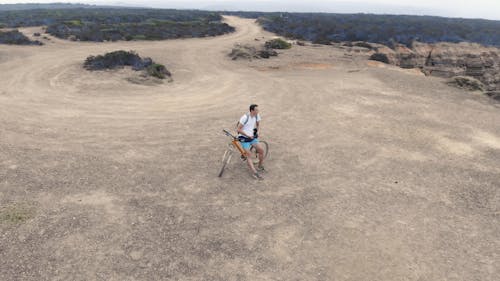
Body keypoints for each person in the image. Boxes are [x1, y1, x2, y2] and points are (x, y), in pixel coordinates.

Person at [237, 104, 265, 179]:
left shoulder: (257, 115)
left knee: (261, 150)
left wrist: (258, 131)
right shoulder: (245, 117)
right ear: (252, 110)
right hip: (244, 138)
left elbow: (258, 124)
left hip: (252, 137)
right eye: (256, 110)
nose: (258, 111)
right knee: (248, 155)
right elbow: (238, 129)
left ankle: (260, 166)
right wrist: (247, 135)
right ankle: (254, 173)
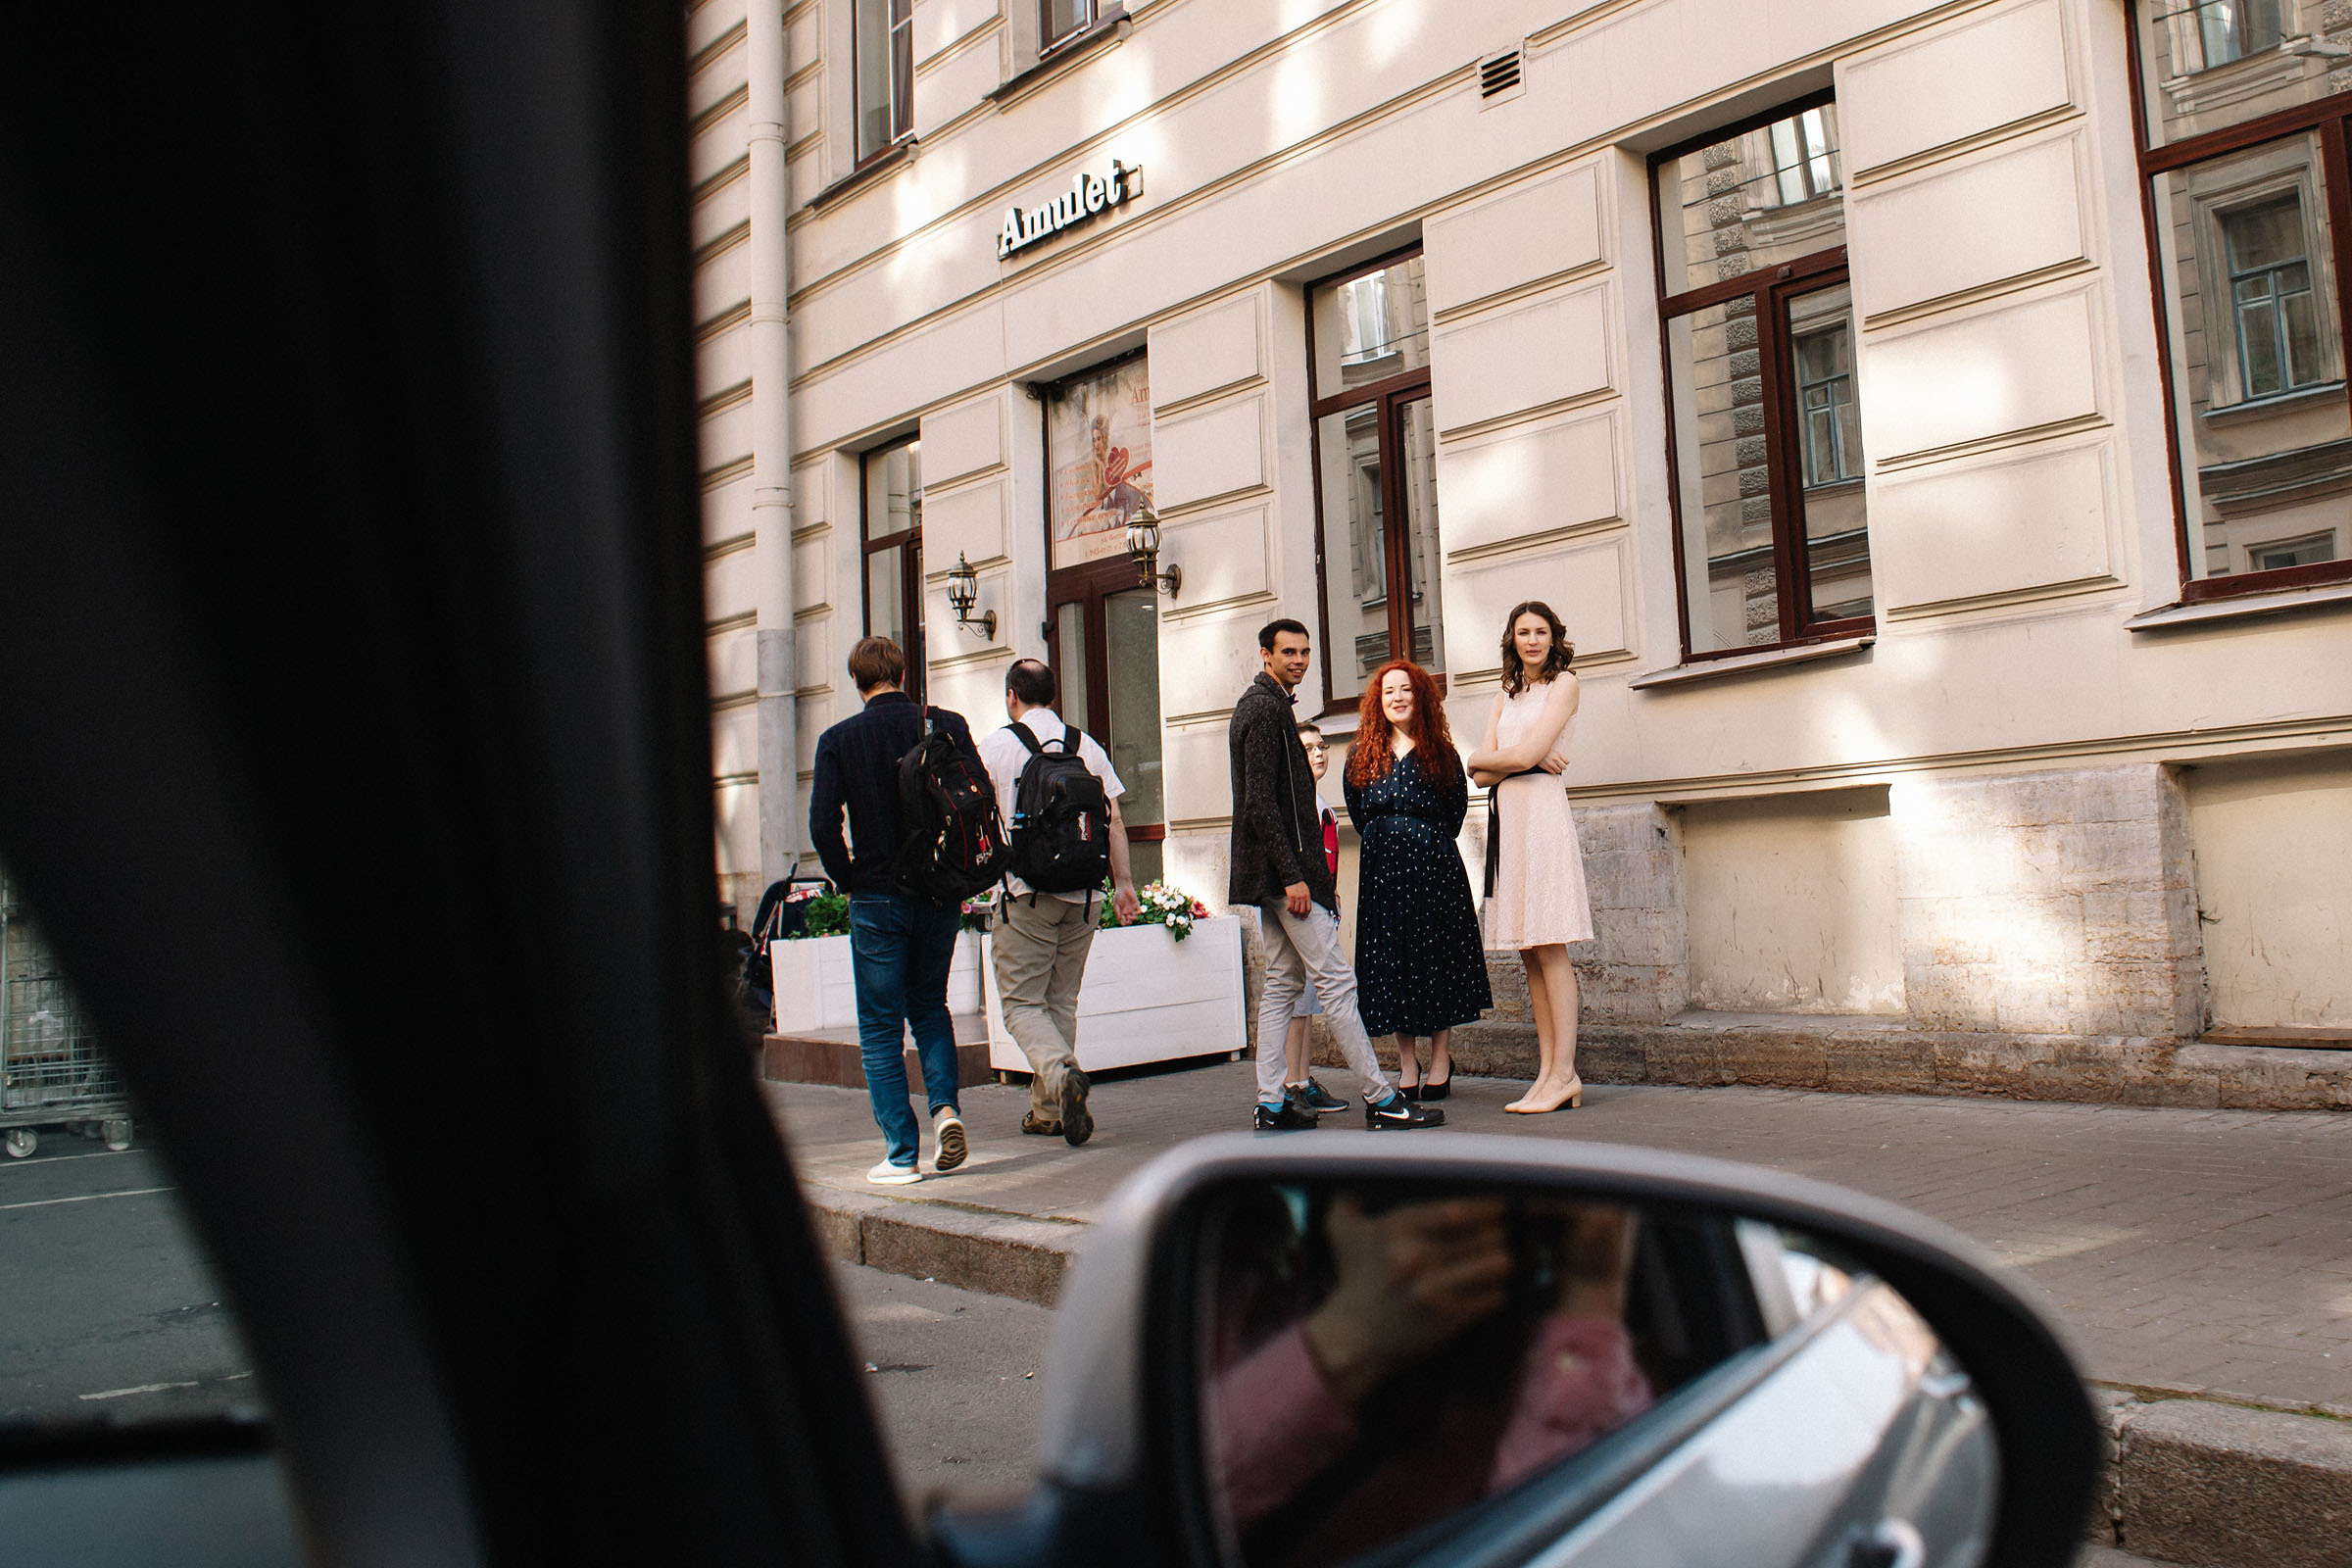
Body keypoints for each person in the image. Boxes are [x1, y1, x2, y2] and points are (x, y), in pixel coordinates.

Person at [1228, 619, 1441, 1132]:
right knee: (1338, 984)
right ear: (1265, 655)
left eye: (1304, 652)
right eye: (1288, 652)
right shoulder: (1263, 709)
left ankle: (1272, 1103)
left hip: (1278, 875)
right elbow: (1259, 802)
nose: (1299, 660)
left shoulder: (1272, 706)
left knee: (1281, 984)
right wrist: (1293, 876)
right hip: (1288, 878)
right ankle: (1382, 1099)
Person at [808, 636, 981, 1184]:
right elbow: (977, 793)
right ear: (903, 673)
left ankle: (902, 1154)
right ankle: (946, 1111)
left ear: (857, 680)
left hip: (878, 892)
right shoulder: (946, 724)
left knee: (881, 1027)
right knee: (930, 1005)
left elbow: (821, 823)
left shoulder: (839, 738)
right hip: (939, 890)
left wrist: (848, 876)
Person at [976, 658, 1142, 1146]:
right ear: (1053, 694)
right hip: (1085, 894)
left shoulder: (996, 748)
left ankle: (1063, 1073)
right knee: (1060, 1001)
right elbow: (1112, 820)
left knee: (1023, 1004)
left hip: (1025, 893)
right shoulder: (1084, 745)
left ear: (1012, 695)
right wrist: (1124, 885)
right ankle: (1049, 1112)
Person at [1344, 661, 1492, 1102]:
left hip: (1433, 871)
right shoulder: (1361, 754)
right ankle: (1407, 1063)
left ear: (1420, 696)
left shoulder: (1440, 753)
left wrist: (1419, 838)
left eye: (1405, 690)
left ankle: (1441, 1057)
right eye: (1388, 691)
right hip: (1382, 876)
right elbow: (1358, 810)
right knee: (1392, 964)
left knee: (1435, 960)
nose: (1397, 698)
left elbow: (1454, 814)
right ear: (1378, 701)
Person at [1465, 602, 1592, 1114]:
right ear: (1512, 640)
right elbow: (1478, 772)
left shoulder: (1565, 684)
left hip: (1541, 817)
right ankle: (1546, 1073)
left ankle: (1566, 1072)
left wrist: (1512, 757)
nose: (1533, 640)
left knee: (1550, 942)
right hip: (1509, 822)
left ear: (1553, 637)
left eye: (1541, 632)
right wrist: (1511, 757)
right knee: (1527, 949)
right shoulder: (1506, 694)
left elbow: (1506, 758)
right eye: (1523, 632)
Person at [1276, 722, 1348, 1115]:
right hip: (1301, 910)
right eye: (1308, 749)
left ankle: (1302, 1078)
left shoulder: (1321, 804)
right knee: (1297, 1003)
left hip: (1323, 907)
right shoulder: (1296, 805)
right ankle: (1291, 1082)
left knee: (1308, 1001)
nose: (1319, 753)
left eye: (1322, 746)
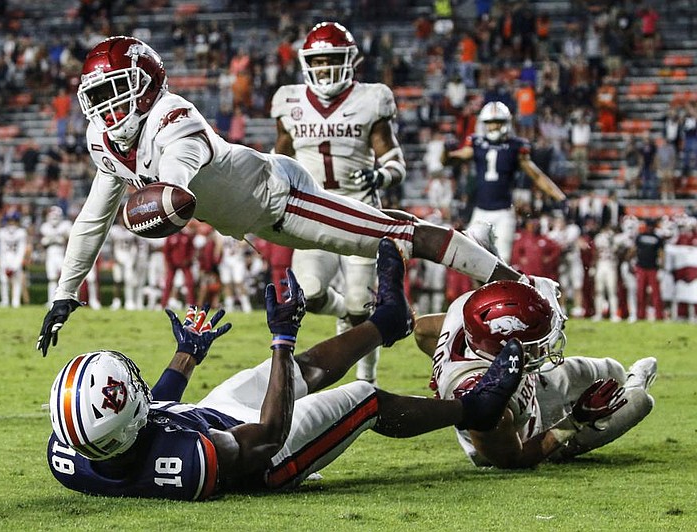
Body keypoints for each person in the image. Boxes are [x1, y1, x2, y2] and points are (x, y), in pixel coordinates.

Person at [36, 36, 532, 356]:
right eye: (96, 97)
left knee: (393, 235)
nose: (105, 107)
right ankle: (365, 316)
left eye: (115, 89)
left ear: (148, 86)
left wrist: (164, 200)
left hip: (282, 196)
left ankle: (520, 284)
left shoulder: (173, 118)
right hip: (254, 219)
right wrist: (64, 292)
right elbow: (91, 219)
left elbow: (176, 180)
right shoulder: (104, 140)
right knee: (320, 290)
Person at [46, 239, 524, 499]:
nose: (138, 387)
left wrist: (185, 357)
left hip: (203, 420)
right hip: (263, 457)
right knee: (363, 399)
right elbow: (271, 435)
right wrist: (281, 336)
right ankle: (473, 410)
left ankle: (387, 321)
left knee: (301, 370)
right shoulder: (184, 461)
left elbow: (145, 412)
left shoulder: (74, 448)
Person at [271, 22, 408, 384]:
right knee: (310, 293)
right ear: (306, 64)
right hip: (313, 215)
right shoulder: (290, 101)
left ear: (350, 60)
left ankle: (366, 381)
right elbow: (277, 160)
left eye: (333, 59)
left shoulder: (370, 98)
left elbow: (393, 157)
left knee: (360, 307)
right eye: (319, 61)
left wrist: (383, 176)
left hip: (360, 214)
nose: (326, 68)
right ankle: (343, 312)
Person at [414, 279, 656, 468]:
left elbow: (421, 330)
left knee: (611, 370)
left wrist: (442, 371)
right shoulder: (487, 403)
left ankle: (622, 381)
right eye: (538, 341)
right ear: (503, 344)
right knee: (639, 402)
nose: (546, 347)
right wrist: (576, 420)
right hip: (525, 439)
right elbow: (514, 460)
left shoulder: (465, 313)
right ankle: (635, 385)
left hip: (527, 386)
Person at [443, 101, 566, 262]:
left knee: (502, 263)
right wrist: (446, 151)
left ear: (505, 123)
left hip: (504, 213)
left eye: (497, 122)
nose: (493, 127)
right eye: (490, 123)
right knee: (471, 261)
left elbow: (536, 175)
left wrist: (559, 196)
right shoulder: (477, 143)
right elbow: (448, 161)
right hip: (481, 211)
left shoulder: (515, 146)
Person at [40, 206, 72, 305]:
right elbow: (44, 242)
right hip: (50, 255)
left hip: (62, 253)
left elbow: (70, 239)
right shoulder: (45, 227)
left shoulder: (65, 225)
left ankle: (66, 299)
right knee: (52, 278)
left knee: (65, 278)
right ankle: (51, 300)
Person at [0, 211, 28, 308]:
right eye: (9, 221)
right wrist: (3, 263)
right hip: (5, 257)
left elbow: (21, 250)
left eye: (13, 221)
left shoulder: (21, 233)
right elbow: (0, 250)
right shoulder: (1, 232)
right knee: (3, 281)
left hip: (15, 257)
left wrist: (15, 265)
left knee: (16, 281)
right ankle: (5, 301)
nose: (11, 223)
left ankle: (15, 301)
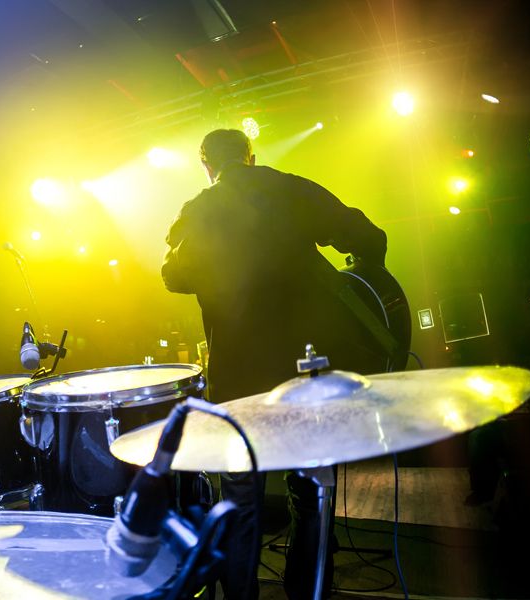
---
Exclude every picture, then return precisely the lines that run from the line containing "left knee: (611, 370)" through the end of the entries above.

left knee: (611, 370)
left wrist: (442, 371)
right shoulder: (487, 403)
left ankle: (622, 381)
right eye: (538, 341)
right ear: (503, 344)
right knee: (639, 402)
nose: (546, 347)
right wrist: (576, 420)
right hip: (525, 439)
right elbow: (514, 460)
left shoulder: (465, 313)
right ankle: (635, 385)
left hip: (527, 386)
Person at [443, 101, 566, 262]:
left knee: (502, 263)
right wrist: (446, 151)
left ear: (505, 123)
left hip: (504, 213)
left eye: (497, 122)
nose: (493, 127)
right eye: (490, 123)
right knee: (471, 261)
left elbow: (536, 175)
left wrist: (559, 196)
right shoulder: (477, 143)
right elbow: (448, 161)
right hip: (481, 211)
left shoulder: (515, 146)
Person at [40, 206, 72, 305]:
right elbow: (44, 242)
right hip: (50, 255)
left hip: (62, 253)
left elbow: (70, 239)
right shoulder: (45, 227)
left shoulder: (65, 225)
left ankle: (66, 299)
right knee: (52, 278)
left knee: (65, 278)
right ankle: (51, 300)
Person at [0, 211, 28, 308]:
right eye: (9, 221)
right wrist: (3, 263)
right hip: (5, 257)
left elbow: (21, 250)
left eye: (13, 221)
left shoulder: (21, 233)
right elbow: (0, 250)
right shoulder: (1, 232)
right knee: (3, 281)
left hip: (15, 257)
left wrist: (15, 265)
left knee: (16, 281)
right ankle: (5, 301)
nose: (11, 223)
left ankle: (15, 301)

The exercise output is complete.